The program
I use Eclipse to write, compile, build and run this code. Both on Windows and Linux.
Card.h
class Card {
private:
static int _palette[][3];
public:
static int (*palette())[3];
};
Card.cpp
#include "Card.h"
int Card::_palette[][3]= {
{168, 0, 32},
{228, 92, 16},
{248, 216, 120},
{88, 216, 84},
{0, 120, 248},
{104, 68, 252},
{216, 0, 204},
{248, 120, 248}
};
main.cpp
#include <iostream>
#include "Card.h"
int main(int argc, char **argv) {
int uniqueColors= sizeof(Card::palette());
std::cout << uniqueColors << std::endl;
return 0;
}
This prints 4
on my Windows10 OS, 8
on Debian 8.2 Jessie.
Windows build log
Here's Eclipse's console on 64bit Win10 when I build with MinGW GCC toolchain and CDT Internal Builder:
16:53:09 **** Rebuild of configuration Debug for project sizeOf-test ****
Info: Internal Builder is used for build
g++ -O0 -g3 -Wall -c -fmessage-length=0 -o Card.o "..\\Card.cpp"

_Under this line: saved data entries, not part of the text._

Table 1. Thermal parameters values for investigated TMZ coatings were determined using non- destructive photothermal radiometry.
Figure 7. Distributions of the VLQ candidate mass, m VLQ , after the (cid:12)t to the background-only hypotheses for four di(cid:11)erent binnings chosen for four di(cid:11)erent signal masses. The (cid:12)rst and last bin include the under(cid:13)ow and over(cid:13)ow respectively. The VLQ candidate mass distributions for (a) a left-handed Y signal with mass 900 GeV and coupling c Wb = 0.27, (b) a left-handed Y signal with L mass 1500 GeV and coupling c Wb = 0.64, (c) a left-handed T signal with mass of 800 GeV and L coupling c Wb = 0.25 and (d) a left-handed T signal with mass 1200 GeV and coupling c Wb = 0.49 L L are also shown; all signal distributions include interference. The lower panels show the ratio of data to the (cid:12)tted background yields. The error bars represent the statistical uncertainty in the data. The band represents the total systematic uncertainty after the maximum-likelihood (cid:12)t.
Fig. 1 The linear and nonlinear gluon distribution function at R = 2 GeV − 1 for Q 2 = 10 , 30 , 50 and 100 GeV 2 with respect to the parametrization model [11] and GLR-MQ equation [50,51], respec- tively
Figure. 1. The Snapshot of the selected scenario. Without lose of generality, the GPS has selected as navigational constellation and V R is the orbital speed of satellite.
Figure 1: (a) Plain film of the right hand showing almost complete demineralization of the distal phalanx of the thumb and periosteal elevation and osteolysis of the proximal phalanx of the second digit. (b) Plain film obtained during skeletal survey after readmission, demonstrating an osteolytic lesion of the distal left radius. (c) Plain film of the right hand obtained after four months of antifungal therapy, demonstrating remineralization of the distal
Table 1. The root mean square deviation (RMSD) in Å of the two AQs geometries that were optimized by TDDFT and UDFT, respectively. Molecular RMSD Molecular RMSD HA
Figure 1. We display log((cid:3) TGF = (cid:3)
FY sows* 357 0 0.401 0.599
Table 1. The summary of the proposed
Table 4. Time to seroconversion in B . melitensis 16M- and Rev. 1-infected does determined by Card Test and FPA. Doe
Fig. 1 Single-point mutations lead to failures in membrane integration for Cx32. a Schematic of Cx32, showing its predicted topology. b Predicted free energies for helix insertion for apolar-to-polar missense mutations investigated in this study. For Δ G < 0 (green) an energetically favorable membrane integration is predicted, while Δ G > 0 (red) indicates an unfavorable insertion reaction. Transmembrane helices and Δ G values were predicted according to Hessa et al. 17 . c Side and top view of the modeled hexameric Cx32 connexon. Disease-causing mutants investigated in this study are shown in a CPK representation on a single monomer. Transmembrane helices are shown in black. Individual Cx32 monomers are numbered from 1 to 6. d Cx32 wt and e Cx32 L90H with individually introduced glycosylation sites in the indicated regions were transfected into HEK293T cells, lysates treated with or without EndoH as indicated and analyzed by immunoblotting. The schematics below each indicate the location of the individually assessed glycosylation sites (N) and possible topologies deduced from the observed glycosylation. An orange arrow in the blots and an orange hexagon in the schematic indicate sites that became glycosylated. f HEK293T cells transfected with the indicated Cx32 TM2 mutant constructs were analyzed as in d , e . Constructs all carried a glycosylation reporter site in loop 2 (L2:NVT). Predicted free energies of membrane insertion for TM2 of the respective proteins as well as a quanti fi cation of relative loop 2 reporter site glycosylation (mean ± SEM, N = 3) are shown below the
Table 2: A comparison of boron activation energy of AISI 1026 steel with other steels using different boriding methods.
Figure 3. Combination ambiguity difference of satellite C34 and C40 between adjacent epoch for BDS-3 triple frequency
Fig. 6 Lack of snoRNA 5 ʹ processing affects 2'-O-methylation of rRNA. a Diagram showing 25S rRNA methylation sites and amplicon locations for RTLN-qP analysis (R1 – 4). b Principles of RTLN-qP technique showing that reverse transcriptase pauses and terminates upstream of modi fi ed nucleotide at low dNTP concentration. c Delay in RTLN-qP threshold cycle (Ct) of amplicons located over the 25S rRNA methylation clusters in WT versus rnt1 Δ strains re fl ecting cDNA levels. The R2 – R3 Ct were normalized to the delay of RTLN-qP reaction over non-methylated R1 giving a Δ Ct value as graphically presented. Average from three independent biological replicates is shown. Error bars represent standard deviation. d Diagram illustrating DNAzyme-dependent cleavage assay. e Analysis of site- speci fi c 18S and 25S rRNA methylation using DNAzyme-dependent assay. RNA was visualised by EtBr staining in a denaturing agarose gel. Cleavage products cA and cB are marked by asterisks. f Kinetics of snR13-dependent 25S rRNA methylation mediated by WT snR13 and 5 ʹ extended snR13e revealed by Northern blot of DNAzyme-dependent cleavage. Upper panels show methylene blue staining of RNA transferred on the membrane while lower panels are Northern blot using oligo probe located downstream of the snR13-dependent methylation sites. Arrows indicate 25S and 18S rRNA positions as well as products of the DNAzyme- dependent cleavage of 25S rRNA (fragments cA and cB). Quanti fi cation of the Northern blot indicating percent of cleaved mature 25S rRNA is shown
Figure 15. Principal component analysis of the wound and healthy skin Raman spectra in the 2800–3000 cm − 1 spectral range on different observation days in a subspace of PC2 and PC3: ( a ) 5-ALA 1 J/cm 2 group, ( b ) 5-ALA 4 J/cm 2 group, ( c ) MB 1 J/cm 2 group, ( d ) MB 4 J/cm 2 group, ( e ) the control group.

g++ -O0 -g3 -Wall -c -fmessage-length=0 -o main.o "..\\main.cpp"
g++ -o sizeOf-test.exe Card.o main.o -lmingw32
16:53:11 Build Finished (took 1s.934ms)
When I run the program, it prints 4
.
Linux build log
Here's the Eclipse console on 64bit Debian 8.2 Jessie, using the Linux GCC toolchain and CDT Internal Builder:
17:17:57 **** Incremental Build of configuration Debug for project cpp-sizeof-test ****
Info: Internal Builder is used for build
g++ -O0 -g3 -Wall -c -fmessage-length=0 -o main.o ../main.cpp
g++ -O0 -g3 -Wall -c -fmessage-length=0 -o Card.o ../Card.cpp
g++ -o cpp-sizeof-test Card.o main.o
17:17:57 Build Finished (took 327ms)
Questions
- Why is there a difference?
- How do I change the code so it prints on each operating system the correct number of arrays in member variable
_palette
? - OPTIONAL: Is there a more concise way to achieve my goal without multidimensional arrays? Either in C++98 or C++11?